Francis Chan is urging the rising generation to reengage the Scriptures about how church is done, stressing that the U.S. model has gotten many things wrong, even though motivated by good intentions.
In an Sept. 4 interview with Relevant podcast, the pastor spoke of what he has learned in the years since he decided to step down from his position at Cornerstone Community Church in Simi Valley, California and began a house church movement in the San Francisco Bay area called We Are Church.
"I got tired of hearing my own voice," Chan said, explaining why he stepped down, something he writes about at considerable length in his latest book, Letters To The Church.
"And I felt like people relied on my voice too much and they weren't getting in the Word for themselves, that they weren't seeking God on their own."
Yet because he did not give all of the reasons for why he left, people started making assumptions. Through several conversations with his elders and his own journey of poring over the Scripture about what the church ought to be, he came to the conclusion that he could no longer abide the status quo.
He tried to make some changes he thought were necessary but was unsuccessful, he explained. Compounding the struggle further was the success of his books Crazy Love and The Forgotten God and the proliferation of opinions on social media about what he should doing and be preaching.
"It was a confusing time. I just really didn't know what more I could do for the church," he said.
"And as my wife and I prayed. Both of us just really sensed there's something else."
He thought he would be positioned at this church for his entire life; he always respected other pastors who did so. But he continued to sense that the Lord had something new for him so he figured he had better obey that and move on.
In Letters To the Church, he addresses the credentialed, consumerist, and expensive economic model in which America does church.
"I would be going against Scripture to say that ministers can not be paid by the church," he told Relevant.
But in a lot of countries, that is not the way it is, he pointed out, and you must do what is best for the Gospel not what is best for yourself.
"Somehow you have millions and millions of believers in China, and it wasn't about all these paid clergy [where] that was their business. And even in the inner cities of America where most of those pastors are bi-vocational."
In San Francisco, one of the most expensive cities in the United States, none of the pastors in Chan's network of house churches are paid. They do not have a budget like most churches do; all the money they take in goes to the poor and other mission-related activities.
The American way has blinded Christians from staying focused on the advance of God's Kingdom, he writes in Letters to the Church.
Chan recounts in the book one particular occasion when he was speaking with a pastor from the Philippines who has over 30,000 people in his church. The pastor told him that they used to send missionaries to the United States for Bible training but that he would never make that mistake again.
"He explained that once these would-be missionaries spent time in the U.S., they never came back! Once they tasted the comforts, they came up with all sorts of reasons they were called to take a nice salary from a church and raise their children in America," Chan writes.

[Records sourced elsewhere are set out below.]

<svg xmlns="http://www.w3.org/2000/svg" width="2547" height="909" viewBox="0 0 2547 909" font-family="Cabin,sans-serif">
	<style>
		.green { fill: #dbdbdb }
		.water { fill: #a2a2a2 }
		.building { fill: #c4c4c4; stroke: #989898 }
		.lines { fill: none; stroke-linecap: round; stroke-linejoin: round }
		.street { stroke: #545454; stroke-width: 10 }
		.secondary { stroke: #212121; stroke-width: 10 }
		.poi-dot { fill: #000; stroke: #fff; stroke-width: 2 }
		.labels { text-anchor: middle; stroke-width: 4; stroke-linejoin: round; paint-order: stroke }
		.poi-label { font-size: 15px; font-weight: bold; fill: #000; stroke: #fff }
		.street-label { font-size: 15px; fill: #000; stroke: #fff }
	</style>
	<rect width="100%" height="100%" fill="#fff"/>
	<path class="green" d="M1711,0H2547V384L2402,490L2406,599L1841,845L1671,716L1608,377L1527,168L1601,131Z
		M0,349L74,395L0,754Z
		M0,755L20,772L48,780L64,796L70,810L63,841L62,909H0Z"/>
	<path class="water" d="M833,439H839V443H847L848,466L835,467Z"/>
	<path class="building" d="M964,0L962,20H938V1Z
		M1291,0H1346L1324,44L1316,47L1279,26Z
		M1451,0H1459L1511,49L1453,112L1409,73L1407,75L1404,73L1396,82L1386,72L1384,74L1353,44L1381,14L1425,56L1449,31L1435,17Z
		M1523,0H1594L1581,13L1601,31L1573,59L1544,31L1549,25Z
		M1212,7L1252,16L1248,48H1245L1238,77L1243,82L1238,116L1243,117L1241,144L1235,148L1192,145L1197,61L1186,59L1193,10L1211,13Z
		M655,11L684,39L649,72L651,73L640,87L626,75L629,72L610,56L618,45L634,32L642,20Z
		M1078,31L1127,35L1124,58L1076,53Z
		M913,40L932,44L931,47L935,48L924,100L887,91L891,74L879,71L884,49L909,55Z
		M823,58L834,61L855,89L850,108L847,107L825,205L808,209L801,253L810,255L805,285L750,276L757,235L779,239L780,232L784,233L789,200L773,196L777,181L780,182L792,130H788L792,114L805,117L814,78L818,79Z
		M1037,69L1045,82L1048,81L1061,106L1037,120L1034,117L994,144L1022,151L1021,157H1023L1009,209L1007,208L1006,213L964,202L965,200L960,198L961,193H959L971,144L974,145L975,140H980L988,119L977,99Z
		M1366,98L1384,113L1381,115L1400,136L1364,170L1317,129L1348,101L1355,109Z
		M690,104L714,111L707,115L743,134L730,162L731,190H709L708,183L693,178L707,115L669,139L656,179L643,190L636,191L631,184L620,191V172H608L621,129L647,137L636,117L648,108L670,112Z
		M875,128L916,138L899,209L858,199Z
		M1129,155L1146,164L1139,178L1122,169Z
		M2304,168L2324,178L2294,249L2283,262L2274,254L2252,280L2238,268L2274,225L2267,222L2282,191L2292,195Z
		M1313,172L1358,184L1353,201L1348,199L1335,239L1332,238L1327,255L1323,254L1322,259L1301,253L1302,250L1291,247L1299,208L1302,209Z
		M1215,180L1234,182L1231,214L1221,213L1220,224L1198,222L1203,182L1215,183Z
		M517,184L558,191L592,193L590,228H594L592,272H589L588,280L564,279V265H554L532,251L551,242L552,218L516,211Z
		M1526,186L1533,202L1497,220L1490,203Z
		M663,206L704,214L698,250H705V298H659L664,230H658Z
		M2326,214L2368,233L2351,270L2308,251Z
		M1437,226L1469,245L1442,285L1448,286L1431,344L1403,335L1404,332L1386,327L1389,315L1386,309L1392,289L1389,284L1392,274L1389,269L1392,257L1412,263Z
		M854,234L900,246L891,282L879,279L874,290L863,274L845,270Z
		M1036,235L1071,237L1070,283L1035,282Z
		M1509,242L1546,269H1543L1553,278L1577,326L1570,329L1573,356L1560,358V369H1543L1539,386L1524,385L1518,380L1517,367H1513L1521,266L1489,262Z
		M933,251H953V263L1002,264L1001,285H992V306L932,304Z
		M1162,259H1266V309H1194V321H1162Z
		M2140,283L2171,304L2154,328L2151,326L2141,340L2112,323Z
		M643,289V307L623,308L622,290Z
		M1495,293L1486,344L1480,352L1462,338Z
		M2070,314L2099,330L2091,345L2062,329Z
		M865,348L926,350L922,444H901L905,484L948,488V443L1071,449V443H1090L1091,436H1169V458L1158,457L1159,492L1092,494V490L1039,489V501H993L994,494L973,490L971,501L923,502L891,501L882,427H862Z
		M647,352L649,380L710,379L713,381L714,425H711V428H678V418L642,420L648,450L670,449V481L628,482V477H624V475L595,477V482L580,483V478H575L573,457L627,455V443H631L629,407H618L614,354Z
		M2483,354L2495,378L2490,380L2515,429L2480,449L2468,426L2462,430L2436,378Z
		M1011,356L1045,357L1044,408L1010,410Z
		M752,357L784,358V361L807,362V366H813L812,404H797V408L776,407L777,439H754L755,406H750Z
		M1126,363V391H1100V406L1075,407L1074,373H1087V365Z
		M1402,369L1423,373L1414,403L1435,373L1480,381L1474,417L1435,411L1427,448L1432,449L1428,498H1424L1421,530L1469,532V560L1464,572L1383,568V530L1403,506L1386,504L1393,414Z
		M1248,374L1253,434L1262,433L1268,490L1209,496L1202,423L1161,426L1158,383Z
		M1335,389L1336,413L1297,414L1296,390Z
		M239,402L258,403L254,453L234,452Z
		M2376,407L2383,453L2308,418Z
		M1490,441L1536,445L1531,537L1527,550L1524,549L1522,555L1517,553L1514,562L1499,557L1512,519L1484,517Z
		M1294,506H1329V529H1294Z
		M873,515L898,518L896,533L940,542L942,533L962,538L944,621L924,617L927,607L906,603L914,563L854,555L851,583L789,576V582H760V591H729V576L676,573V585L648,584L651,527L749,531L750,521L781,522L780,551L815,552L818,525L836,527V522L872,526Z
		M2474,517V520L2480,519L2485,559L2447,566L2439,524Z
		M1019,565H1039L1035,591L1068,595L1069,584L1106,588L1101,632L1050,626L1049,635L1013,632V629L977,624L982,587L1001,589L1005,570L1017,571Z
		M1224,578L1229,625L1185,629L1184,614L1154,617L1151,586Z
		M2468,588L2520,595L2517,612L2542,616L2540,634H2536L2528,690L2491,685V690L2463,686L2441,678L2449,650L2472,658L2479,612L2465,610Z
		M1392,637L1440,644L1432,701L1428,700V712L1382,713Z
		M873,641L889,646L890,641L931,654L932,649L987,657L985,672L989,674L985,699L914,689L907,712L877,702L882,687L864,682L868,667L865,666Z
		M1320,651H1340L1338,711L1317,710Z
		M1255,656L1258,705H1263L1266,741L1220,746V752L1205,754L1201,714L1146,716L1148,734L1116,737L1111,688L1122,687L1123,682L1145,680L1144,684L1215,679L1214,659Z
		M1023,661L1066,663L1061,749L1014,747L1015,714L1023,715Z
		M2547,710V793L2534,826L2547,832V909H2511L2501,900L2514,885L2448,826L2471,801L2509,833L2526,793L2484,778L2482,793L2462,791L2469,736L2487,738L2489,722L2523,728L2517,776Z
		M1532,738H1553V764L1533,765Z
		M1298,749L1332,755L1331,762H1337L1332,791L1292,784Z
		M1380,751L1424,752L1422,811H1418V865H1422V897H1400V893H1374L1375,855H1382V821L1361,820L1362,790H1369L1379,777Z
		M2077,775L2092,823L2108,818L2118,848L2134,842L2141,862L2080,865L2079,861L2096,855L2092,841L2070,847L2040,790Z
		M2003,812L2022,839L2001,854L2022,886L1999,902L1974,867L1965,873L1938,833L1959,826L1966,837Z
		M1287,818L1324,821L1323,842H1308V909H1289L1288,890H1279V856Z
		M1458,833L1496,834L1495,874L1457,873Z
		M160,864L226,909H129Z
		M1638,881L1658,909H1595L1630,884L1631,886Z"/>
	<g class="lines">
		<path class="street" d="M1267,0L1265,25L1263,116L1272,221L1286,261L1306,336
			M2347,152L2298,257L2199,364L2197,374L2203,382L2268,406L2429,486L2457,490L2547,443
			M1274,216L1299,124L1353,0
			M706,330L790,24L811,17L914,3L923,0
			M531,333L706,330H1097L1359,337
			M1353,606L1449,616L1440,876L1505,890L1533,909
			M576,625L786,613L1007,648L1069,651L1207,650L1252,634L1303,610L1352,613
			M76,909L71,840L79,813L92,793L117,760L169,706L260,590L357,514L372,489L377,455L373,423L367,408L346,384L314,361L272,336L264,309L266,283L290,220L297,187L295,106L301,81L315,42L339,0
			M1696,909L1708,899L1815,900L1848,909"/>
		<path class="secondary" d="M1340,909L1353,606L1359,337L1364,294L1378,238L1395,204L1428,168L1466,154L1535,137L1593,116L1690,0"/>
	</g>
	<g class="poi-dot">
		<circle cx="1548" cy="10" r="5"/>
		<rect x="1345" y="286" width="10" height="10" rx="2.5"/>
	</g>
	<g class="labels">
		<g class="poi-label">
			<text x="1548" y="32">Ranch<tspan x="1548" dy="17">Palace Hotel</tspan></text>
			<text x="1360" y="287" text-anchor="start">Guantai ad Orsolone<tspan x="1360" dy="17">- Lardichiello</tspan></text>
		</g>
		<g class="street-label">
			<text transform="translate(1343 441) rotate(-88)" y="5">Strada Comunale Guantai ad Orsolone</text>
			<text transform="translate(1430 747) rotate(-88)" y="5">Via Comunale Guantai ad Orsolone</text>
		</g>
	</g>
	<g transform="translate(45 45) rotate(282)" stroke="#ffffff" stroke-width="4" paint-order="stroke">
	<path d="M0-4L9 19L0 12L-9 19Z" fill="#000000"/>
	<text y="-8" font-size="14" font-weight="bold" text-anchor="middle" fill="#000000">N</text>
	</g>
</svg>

"Sometimes it takes an outsider to point out glaring issues we have become blind to. This pastor now trains missionaries in the Philippines, in an environment where there's no temptation to stay. It keeps them on mission. In the wild."
The comforts of American culture has often affected how decisions are made within churches, he laments.
"Too often we add in our own voices, thinking that if we just offer just the right services or package the gospel in just the right way so no one gets offended, we can convince people to stay. By catering our worship to the worshipers and not to the Object of our worship, I fear we have created human-centered churches," Chan explains in the book.
"I don't say this to condemn anyone or to point any fingers. I am guilty of it too. When I look back at my life and the times when I fell prey to the consumerist mentality, I don't believe that my intentions were evil or that my love for Christ was weak. God may say otherwise in the end, but I really believe my biggest mistake that I didn't think things through. Or that I didn't consult the right Person enough. I got caught up in the consumerism like everyone else, and I paid too much attention to what I wanted and what others wanted."
Chan told Relevant of his recent efforts in light of these realizations: "We're just trying to come up with a way of doing church and show people that it is possible. But I'm not saying it's the only way to do it."
When asked what he would tell the younger version of himself were he about to start a megachurch again, he replied he would pore over the Scriptures and then write on a blank sheet of paper what would please God the most, seek how He envisioned the church, and work on those things first.
When Chan was in his megachurch pastoral role, he functioned with the mindset that the first step was for him to prepare a sermon, then gather people to hear that sermon and find a place to host that, then find a band or someone to lead worship.
"So here's the steps, but did I get that from Scripture? Or did I get that from, well, this is what everyone does."
That list would look much different today, he concluded.